(INPUT DATA begins)

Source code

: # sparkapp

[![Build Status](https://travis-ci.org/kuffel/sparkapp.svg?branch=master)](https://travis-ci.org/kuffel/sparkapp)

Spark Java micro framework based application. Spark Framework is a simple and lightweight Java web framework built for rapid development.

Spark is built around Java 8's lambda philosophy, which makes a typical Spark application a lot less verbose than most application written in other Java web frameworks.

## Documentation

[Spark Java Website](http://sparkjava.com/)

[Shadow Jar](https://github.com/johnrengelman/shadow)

(INPUT DATA ends)

▶ **TASK BRIEF**
Output every line of the data above verbatim, with nothing changed or left out.

▶ **OUTPUT FOR THIS TASK**
Source code

: # sparkapp

[![Build Status](https://travis-ci.org/kuffel/sparkapp.svg?branch=master)](https://travis-ci.org/kuffel/sparkapp)

Spark Java micro framework based application. Spark Framework is a simple and lightweight Java web framework built for rapid development.

Spark is built around Java 8's lambda philosophy, which makes a typical Spark application a lot less verbose than most application written in other Java web frameworks.

## Documentation

[Spark Java Website](http://sparkjava.com/)

[Shadow Jar](https://github.com/johnrengelman/shadow)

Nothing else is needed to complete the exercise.